*Exercise*
Number of lines below with the word "International": state it and write nothing more.

*Provided records*

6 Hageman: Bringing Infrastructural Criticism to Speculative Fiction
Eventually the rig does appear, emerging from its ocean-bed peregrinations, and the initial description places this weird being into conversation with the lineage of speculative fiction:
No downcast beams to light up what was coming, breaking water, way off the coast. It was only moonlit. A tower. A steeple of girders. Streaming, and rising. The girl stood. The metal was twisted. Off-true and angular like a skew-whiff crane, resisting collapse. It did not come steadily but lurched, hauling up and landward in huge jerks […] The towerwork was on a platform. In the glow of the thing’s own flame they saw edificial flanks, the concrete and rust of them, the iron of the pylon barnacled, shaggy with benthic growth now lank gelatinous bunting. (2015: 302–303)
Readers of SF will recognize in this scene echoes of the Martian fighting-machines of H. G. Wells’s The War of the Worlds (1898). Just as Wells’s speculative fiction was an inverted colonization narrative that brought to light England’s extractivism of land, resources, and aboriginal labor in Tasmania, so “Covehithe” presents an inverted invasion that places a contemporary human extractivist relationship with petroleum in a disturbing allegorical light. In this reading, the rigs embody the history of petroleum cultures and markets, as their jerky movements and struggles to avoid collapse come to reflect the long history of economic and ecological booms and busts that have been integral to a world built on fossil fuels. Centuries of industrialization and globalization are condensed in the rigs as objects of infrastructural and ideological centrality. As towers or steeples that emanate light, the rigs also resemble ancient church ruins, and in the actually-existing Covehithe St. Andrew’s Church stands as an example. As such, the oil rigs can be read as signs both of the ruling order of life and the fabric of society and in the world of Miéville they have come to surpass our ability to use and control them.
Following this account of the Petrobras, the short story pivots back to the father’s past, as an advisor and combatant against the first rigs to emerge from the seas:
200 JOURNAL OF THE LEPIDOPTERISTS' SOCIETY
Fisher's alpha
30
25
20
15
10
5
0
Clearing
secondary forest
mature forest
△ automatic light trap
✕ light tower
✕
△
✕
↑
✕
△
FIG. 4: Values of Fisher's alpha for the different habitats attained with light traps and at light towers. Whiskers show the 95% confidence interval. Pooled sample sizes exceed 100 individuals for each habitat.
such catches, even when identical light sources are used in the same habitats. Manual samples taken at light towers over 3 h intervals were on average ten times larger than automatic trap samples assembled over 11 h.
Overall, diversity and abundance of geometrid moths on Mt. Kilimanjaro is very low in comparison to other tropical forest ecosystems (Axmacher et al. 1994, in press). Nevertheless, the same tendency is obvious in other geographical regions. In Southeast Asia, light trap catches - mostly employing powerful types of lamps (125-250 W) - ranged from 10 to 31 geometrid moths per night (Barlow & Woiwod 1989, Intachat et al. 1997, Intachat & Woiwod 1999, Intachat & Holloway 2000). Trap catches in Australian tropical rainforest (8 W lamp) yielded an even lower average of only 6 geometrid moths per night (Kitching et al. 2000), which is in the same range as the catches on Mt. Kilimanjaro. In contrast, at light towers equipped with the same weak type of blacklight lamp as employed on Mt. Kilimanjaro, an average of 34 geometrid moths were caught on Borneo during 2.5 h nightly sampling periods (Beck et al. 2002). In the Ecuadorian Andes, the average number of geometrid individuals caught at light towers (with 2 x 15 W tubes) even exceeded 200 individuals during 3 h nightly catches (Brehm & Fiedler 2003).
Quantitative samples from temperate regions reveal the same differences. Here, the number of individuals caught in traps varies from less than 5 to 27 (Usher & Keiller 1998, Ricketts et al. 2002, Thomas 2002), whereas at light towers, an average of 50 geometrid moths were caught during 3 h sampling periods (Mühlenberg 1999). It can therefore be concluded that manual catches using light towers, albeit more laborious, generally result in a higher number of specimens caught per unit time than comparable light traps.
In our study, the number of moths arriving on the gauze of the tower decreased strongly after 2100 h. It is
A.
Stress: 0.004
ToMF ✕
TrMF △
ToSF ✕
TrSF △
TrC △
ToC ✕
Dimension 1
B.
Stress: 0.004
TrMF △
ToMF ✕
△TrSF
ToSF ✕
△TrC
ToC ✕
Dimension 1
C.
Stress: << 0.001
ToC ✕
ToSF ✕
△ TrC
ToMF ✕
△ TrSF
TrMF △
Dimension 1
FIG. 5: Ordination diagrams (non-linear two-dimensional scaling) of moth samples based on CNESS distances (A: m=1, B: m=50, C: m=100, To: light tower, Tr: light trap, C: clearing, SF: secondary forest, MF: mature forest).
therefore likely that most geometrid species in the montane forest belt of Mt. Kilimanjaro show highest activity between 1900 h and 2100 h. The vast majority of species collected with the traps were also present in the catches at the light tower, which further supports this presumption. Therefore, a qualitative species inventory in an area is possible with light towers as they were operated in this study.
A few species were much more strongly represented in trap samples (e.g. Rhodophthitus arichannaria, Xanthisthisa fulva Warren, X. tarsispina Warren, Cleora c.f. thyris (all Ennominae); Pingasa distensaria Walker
---
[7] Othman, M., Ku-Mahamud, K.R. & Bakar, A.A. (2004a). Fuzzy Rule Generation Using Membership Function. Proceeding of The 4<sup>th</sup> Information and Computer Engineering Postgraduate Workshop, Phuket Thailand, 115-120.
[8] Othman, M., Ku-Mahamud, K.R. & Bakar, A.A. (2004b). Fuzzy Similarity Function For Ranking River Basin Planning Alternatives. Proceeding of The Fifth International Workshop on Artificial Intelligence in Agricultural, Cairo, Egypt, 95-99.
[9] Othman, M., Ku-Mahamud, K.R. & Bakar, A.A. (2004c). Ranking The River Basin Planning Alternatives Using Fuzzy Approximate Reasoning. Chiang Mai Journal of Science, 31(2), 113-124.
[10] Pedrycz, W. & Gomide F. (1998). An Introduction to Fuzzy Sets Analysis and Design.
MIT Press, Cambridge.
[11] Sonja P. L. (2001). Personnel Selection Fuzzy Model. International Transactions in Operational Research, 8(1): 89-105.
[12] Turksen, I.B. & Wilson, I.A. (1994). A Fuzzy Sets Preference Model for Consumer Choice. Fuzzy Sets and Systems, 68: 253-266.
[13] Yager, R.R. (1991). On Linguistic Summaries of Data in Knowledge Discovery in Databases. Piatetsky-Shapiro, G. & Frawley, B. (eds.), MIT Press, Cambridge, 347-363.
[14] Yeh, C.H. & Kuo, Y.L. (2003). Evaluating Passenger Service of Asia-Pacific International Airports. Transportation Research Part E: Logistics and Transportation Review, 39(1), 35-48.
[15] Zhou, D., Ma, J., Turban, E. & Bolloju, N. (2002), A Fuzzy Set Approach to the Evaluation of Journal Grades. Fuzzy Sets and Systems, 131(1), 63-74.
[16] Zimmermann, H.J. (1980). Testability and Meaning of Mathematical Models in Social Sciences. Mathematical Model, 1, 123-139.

*Written solution*
3